Bank account holders in Spain face identity crisis

Photo of Angeles Muñoz, the mayor of Marbella. Credit: Twitter

MANY bank customers have until the end of the month to prove who they are or face having their accounts frozen.

A law first passed in 2010 aimed at preventing money laundering and funding of criminal and terrorist organisations is finally coming into force from April 30.

It requires banks to hold digital ID of their customers to pass on to the authorities. But despite having had five years to get their act together some banks have only recently started notifying their customers to provide identification. For many it has come via a message in Spanish when withdrawing money from cashpoints, something that may have left English-speaking expats in the dark.

Those who have opened accounts since 2010 may not need to take action as the information should have been recorded when they signed up. Many more, however, who have held accounts longer may face having their accounts frozen without receiving any notice, leaving them unable to honour direct debits, pay bills or withdraw cash.

That is because accounts opened years ago before digital information was filed are likely to need clarification of identity.

A valid NIE (or DNI for Spanish nationals) or a valid passport will be necessary.

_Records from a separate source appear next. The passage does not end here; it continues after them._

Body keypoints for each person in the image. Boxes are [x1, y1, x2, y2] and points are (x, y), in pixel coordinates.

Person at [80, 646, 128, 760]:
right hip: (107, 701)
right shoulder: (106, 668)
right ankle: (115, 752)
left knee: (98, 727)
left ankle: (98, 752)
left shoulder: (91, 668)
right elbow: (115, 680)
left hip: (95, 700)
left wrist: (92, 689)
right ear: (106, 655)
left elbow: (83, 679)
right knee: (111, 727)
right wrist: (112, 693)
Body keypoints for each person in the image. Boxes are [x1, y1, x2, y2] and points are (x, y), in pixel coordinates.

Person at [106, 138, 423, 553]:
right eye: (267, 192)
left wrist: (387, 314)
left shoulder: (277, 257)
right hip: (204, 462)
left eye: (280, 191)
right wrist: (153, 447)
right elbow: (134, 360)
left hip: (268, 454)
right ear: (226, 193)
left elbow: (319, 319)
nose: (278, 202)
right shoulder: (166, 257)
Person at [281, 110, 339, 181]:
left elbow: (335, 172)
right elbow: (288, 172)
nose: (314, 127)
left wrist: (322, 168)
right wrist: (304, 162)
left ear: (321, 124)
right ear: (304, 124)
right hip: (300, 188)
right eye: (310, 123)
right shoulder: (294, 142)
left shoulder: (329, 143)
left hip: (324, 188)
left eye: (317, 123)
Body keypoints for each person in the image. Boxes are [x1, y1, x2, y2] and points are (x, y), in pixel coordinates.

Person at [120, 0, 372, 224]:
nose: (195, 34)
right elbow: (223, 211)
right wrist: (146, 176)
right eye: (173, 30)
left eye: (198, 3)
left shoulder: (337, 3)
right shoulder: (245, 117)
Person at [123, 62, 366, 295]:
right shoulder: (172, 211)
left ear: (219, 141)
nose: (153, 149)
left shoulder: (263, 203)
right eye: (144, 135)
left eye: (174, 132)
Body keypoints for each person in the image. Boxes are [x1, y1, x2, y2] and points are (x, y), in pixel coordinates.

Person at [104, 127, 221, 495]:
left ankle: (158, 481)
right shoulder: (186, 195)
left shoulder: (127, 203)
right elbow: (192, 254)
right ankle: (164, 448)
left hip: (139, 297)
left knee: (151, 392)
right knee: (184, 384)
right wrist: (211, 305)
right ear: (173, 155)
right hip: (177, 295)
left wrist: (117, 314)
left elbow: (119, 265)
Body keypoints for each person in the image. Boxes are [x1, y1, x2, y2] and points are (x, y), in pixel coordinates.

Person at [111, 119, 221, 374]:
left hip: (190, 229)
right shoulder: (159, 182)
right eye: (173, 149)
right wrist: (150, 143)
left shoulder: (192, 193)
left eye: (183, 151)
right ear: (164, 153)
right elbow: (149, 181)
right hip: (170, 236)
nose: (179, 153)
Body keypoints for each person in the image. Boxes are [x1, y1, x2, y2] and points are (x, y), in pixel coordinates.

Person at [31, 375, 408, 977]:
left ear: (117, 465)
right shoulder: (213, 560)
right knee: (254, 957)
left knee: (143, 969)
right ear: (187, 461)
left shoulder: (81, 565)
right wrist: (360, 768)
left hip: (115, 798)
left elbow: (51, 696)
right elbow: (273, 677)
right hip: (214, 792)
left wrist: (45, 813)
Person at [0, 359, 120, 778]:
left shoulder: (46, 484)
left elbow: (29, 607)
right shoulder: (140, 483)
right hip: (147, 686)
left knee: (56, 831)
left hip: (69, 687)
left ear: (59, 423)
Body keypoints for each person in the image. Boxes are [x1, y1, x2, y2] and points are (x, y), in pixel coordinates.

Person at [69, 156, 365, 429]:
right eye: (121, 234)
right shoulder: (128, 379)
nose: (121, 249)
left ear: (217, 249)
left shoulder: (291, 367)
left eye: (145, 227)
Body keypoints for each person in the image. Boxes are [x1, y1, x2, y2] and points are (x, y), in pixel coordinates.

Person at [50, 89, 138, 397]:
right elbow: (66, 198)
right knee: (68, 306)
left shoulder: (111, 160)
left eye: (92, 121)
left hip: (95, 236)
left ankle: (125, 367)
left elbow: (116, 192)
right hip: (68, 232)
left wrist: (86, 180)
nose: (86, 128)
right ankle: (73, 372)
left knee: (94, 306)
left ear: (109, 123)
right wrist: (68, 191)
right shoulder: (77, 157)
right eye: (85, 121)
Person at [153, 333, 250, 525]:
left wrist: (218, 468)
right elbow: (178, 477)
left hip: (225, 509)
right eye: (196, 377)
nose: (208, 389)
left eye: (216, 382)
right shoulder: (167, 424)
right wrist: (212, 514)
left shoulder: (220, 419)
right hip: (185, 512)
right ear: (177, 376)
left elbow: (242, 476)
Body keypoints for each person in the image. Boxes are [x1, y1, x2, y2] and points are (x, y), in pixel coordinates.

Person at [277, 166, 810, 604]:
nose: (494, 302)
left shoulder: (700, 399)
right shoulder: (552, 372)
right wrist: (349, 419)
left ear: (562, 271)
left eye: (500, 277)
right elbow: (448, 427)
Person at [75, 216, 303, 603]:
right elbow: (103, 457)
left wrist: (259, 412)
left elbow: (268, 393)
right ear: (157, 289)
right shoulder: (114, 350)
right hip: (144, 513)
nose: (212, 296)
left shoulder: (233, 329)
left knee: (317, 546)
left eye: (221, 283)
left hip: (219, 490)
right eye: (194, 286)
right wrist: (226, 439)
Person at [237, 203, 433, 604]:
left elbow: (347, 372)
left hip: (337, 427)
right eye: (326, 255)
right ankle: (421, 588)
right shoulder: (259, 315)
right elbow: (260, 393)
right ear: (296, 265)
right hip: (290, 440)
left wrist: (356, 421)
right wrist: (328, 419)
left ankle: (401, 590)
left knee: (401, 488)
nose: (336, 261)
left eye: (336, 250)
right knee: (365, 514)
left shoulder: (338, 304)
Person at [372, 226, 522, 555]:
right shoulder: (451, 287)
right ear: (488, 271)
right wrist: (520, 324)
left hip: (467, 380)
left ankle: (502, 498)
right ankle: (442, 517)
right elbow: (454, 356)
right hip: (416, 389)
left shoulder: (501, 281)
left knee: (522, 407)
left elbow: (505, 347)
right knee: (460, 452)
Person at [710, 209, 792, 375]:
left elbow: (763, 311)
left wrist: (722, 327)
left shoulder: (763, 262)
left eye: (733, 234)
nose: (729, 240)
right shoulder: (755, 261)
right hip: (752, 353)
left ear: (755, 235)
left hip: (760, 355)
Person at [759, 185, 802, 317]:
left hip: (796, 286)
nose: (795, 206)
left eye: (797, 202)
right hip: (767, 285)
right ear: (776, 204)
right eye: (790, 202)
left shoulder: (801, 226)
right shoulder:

In addition you could be asked for a contract of employment, an income tax return, an IVA receipt, a utility bill, a recent payslip or a DAE, which is a statement of economic activity.

One bank employee told Euro Weekly News: “You wouldn’t believe the chaos this has caused, both for the bank and for our clients. We face so much anger and criticism from our customers but the freezing of accounts is conducted by the Bank of Spain and our hands are tied. We cannot legally delay matters while clients collate their documents.”

Anyone unsure of their position should check with their bank.